◆ Kutipan Terpilih:
Tetapi proses audit Sumber Waras berbeda dengan audit pada umumnya, karena murni merupakan audit investigasi atau audit dengan tujuan tertentu yang memiliki kerahasiaan sesuai peraturan. Audit investigasi (sebagaimana yang dimintakan KPK) sendiri dilakukan mengingat telah adanya indikasi yang kuat terkait tindakan kecurangan dan pelanggaran terhadap perundang-undangan. KPK sebagai lembaga yang meminta audit investigasi juga tidak sembarangan dalam menetapkan suatu laporan untuk ditindaklanjuti dengan audit investigatif.
Saat ini, sesuai dengan mekanisme, hasil audit BPK mengenai Sumber Waras sedang ditindaklanjuti oleh KPK. Kita dukung dan tunggu hasil dari penyelidikan kasus tersebyut di KPK.

Pertanyaannya kemudian, BPK dengan segudang prestasi dan kepercayaan dari dalam dan luar negeri, apakah mungkin hasil auditnya "ngaco"? Sebagai konsultan audit dan manajemen risiko, saya rasa kemungkinannya kecil. Kalau keliru atau ada yang salah bisa saja terjadi, faktor "human eror" bisa saja ada, tetapi kalau "ngaco" jelas berlebihan, apalagi diucapkan oleh seorang gubernur. Ucapan tersebut bisa menjadi preseden buruk bagi hubungan obJek audit dengan BPK serta komunikasi antar lembaga negara lainnya.

◆ Instruksi yang Diberikan A:
Tolong tuliskan setiap kalimat dalam kutipan tentang audit Sumber Waras yang memuat kata "KPK".

◆ Cuplikan Entri:
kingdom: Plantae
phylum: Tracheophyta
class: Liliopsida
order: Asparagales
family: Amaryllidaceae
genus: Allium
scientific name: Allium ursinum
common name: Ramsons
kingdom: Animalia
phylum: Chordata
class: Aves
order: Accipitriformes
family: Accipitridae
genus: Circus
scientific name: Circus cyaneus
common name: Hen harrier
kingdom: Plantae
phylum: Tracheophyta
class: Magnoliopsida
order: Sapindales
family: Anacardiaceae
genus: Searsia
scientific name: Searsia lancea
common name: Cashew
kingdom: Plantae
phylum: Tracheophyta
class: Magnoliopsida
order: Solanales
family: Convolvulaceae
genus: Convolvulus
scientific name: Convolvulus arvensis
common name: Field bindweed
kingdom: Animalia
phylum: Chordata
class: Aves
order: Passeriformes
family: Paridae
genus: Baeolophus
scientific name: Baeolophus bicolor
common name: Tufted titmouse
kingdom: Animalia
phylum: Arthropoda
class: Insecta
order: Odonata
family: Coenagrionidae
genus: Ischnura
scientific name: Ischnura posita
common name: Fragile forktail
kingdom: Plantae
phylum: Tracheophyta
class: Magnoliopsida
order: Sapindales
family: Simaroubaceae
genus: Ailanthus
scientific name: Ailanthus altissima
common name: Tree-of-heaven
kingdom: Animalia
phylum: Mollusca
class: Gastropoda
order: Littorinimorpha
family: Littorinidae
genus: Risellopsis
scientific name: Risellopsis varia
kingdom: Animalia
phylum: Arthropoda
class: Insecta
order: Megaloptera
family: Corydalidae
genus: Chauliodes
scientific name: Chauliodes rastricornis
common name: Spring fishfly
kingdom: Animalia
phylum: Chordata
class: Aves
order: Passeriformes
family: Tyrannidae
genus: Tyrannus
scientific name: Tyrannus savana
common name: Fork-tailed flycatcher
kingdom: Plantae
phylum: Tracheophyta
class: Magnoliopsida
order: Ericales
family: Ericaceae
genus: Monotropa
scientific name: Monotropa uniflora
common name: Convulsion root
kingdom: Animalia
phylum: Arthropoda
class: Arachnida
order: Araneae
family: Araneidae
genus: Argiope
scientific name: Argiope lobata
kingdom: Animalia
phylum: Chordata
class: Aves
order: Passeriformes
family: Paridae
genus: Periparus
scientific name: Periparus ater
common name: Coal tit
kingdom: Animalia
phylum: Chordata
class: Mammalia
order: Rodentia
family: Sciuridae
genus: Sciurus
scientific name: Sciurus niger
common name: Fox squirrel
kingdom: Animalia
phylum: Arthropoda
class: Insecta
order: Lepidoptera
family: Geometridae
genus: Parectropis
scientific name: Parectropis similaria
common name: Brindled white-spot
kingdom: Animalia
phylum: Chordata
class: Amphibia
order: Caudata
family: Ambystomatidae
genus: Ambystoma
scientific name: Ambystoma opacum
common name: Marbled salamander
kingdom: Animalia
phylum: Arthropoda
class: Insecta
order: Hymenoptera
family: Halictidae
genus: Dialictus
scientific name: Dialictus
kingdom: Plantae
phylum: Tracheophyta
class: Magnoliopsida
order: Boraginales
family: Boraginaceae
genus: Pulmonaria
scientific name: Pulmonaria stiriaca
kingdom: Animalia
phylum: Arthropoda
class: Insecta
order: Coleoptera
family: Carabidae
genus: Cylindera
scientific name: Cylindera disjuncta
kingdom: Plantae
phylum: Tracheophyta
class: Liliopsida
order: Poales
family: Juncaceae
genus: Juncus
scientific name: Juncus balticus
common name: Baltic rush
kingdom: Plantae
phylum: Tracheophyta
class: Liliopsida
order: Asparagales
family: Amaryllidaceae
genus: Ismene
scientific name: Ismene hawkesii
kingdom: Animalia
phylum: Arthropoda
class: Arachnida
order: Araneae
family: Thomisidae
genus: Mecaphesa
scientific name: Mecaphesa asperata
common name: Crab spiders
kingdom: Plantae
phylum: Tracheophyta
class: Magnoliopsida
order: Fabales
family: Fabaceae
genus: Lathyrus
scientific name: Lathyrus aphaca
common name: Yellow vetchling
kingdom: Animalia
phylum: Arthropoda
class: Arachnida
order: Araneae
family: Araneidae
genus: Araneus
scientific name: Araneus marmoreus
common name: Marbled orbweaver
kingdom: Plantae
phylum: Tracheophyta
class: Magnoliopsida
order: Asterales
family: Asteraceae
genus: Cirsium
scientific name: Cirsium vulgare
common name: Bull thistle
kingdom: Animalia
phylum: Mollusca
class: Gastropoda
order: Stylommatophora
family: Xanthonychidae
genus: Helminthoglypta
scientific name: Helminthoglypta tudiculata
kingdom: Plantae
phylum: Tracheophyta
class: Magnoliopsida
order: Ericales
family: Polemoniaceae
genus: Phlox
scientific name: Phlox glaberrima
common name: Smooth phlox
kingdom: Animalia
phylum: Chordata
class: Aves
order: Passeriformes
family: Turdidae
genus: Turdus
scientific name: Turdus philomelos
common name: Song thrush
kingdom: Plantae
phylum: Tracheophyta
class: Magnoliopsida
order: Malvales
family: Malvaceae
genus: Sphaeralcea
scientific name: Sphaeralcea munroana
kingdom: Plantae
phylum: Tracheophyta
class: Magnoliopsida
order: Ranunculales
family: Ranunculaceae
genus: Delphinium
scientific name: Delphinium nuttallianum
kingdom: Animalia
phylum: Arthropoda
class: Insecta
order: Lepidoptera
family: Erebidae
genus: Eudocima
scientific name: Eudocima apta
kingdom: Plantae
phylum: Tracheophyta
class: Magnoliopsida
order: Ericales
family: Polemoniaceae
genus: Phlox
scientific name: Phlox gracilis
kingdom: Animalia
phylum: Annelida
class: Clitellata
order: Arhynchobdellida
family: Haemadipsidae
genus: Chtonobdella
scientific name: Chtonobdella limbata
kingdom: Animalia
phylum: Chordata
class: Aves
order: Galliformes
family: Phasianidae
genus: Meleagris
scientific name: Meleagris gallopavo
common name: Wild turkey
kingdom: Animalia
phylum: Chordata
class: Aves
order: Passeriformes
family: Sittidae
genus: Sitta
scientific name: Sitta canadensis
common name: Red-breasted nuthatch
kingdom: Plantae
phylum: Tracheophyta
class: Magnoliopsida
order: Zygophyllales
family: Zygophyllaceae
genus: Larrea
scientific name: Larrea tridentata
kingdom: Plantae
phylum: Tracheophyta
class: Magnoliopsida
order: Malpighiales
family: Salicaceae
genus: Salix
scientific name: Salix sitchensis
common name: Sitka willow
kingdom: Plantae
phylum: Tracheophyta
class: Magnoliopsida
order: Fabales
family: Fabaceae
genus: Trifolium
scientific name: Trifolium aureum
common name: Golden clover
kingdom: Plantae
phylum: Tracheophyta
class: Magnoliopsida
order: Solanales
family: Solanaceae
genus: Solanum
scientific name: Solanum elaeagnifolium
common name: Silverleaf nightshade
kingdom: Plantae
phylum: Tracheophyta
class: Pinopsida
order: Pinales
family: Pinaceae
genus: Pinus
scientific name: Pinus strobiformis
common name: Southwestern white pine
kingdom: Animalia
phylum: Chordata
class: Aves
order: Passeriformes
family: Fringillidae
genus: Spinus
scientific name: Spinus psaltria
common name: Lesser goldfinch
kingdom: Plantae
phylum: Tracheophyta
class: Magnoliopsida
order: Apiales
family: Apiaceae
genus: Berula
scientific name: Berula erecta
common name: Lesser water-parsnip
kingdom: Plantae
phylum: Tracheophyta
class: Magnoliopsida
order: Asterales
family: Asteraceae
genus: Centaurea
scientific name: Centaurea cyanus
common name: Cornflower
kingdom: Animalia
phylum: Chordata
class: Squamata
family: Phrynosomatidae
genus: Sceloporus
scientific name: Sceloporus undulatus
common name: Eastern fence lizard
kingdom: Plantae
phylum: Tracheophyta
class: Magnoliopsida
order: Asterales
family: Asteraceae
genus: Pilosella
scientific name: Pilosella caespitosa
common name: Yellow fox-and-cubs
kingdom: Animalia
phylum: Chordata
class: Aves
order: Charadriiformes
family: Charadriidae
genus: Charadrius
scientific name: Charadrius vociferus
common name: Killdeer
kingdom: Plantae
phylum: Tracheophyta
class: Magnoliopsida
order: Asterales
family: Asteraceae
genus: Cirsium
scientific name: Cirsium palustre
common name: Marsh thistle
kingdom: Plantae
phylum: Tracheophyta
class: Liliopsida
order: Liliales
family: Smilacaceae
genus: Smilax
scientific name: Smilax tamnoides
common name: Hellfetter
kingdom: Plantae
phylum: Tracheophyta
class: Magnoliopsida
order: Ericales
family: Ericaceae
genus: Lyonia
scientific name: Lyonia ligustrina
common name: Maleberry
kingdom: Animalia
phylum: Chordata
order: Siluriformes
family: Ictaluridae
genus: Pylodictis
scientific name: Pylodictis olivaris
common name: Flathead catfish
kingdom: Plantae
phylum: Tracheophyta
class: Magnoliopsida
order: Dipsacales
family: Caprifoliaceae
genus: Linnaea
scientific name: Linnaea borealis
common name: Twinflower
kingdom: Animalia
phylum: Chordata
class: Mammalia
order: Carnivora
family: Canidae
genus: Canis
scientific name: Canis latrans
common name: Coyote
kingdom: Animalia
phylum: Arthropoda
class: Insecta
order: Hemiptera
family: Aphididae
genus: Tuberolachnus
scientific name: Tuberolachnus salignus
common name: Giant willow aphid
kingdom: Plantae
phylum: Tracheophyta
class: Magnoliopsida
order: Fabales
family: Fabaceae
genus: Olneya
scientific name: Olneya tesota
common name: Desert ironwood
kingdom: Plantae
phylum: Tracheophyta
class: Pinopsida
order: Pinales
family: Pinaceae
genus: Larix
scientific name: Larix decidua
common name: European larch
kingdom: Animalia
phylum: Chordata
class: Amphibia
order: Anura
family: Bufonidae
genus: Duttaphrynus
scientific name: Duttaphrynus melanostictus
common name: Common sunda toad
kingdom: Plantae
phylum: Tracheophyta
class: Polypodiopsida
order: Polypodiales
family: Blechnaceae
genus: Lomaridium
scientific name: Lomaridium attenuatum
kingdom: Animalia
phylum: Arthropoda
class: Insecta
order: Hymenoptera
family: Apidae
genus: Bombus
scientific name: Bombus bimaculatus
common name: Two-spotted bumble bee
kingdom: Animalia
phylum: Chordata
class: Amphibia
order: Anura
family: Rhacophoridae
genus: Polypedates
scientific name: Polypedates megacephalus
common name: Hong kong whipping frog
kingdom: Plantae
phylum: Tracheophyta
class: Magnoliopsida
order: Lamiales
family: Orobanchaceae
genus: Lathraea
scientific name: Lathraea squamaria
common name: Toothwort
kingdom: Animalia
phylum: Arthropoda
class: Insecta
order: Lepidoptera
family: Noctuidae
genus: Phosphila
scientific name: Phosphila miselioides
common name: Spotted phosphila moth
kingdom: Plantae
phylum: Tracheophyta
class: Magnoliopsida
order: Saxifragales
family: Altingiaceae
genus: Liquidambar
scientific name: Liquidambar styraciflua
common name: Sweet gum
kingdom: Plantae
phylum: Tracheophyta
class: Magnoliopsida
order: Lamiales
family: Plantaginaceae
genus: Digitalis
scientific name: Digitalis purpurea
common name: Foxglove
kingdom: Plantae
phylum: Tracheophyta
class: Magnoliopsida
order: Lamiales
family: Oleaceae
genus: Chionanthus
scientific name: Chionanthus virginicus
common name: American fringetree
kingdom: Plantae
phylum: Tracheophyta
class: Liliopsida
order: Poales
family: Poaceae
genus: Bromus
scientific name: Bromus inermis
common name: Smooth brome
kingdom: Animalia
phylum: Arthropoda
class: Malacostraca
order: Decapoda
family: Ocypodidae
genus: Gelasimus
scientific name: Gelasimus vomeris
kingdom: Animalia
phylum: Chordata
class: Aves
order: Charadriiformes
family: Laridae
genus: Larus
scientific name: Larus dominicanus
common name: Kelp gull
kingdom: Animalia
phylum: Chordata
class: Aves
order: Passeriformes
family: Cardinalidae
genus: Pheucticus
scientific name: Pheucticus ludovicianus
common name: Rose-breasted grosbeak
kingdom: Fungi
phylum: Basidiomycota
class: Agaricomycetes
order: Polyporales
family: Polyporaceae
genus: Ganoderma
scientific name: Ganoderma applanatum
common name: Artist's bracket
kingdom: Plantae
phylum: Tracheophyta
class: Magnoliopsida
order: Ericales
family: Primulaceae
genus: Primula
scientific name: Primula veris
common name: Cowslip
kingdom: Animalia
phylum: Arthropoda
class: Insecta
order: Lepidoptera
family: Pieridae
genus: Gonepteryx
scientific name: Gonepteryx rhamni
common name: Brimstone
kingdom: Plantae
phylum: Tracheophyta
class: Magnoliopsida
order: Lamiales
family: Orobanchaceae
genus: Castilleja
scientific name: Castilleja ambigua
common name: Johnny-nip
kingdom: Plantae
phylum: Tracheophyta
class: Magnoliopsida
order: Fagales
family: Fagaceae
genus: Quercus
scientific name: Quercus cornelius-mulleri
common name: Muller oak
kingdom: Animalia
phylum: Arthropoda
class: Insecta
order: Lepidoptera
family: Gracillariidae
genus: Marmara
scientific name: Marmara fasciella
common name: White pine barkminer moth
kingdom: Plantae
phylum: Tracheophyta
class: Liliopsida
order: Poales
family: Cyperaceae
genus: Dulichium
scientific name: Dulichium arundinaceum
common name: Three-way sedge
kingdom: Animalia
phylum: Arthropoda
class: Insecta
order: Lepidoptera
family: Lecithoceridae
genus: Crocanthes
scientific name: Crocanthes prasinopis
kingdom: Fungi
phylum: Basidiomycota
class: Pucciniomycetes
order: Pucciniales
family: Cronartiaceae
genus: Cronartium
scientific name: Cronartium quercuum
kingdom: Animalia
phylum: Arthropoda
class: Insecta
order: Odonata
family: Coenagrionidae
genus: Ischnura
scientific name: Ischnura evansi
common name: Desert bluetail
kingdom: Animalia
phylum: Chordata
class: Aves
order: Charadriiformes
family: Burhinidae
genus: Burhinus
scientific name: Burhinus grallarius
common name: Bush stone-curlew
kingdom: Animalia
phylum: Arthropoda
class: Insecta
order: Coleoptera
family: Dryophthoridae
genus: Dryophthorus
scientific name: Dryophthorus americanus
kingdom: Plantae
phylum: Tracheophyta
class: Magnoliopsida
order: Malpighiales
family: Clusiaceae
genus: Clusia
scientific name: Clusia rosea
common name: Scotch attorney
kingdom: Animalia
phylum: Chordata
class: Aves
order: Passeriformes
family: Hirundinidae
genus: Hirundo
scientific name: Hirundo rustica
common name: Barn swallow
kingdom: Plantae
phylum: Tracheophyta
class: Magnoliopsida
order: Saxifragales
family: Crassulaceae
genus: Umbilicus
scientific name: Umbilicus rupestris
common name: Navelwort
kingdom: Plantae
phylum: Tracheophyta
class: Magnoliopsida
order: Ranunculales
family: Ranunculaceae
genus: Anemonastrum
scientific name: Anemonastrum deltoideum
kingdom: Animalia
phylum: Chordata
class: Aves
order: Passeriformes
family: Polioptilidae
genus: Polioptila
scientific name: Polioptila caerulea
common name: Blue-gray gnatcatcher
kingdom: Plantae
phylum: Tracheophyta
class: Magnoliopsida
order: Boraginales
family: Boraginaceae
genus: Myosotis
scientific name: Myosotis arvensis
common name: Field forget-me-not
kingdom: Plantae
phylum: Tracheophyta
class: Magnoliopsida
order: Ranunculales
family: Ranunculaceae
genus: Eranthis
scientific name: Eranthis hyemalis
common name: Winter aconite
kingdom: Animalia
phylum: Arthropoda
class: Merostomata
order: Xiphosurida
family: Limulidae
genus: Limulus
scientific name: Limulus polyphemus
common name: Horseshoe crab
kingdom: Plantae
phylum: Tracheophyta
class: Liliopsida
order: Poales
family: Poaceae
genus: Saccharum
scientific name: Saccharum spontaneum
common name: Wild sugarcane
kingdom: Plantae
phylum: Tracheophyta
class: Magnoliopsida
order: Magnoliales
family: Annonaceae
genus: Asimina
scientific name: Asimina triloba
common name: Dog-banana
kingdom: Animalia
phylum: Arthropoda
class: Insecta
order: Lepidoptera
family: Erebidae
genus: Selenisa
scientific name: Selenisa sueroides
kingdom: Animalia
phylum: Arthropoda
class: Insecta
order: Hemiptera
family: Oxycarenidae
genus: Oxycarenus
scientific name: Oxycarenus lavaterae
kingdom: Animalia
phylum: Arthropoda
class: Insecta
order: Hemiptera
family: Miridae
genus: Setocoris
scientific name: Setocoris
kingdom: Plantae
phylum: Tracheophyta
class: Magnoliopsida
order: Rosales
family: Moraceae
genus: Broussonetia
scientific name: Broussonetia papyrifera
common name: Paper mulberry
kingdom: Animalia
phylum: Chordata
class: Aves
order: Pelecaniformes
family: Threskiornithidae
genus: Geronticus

◆ Instruksi yang Diberikan B:
Di antara entri, ubah setiap "phylum" menjadi "filum" pada baris-baris yang dimulai dari baris berisi "common name: Lesser water-parsnip" dan berakhir pada baris berisi "scientific name: Sceloporus undulatus". Tuliskan ulang hanya baris-baris tersebut.

◆ Hasil Akhir A:
Audit investigasi (sebagaimana yang dimintakan KPK) sendiri dilakukan mengingat telah adanya indikasi yang kuat terkait tindakan kecurangan dan pelanggaran terhadap perundang-undangan.
KPK sebagai lembaga yang meminta audit investigasi juga tidak sembarangan dalam menetapkan suatu laporan untuk ditindaklanjuti dengan audit investigatif.
Saat ini, sesuai dengan mekanisme, hasil audit BPK mengenai Sumber Waras sedang ditindaklanjuti oleh KPK.
Kita dukung dan tunggu hasil dari penyelidikan kasus tersebyut di KPK.

◆ Hasil Akhir B:
common name: Lesser water-parsnip
kingdom: Plantae
filum: Tracheophyta
class: Magnoliopsida
order: Asterales
family: Asteraceae
genus: Centaurea
scientific name: Centaurea cyanus
common name: Cornflower
kingdom: Animalia
filum: Chordata
class: Squamata
family: Phrynosomatidae
genus: Sceloporus
scientific name: Sceloporus undulatus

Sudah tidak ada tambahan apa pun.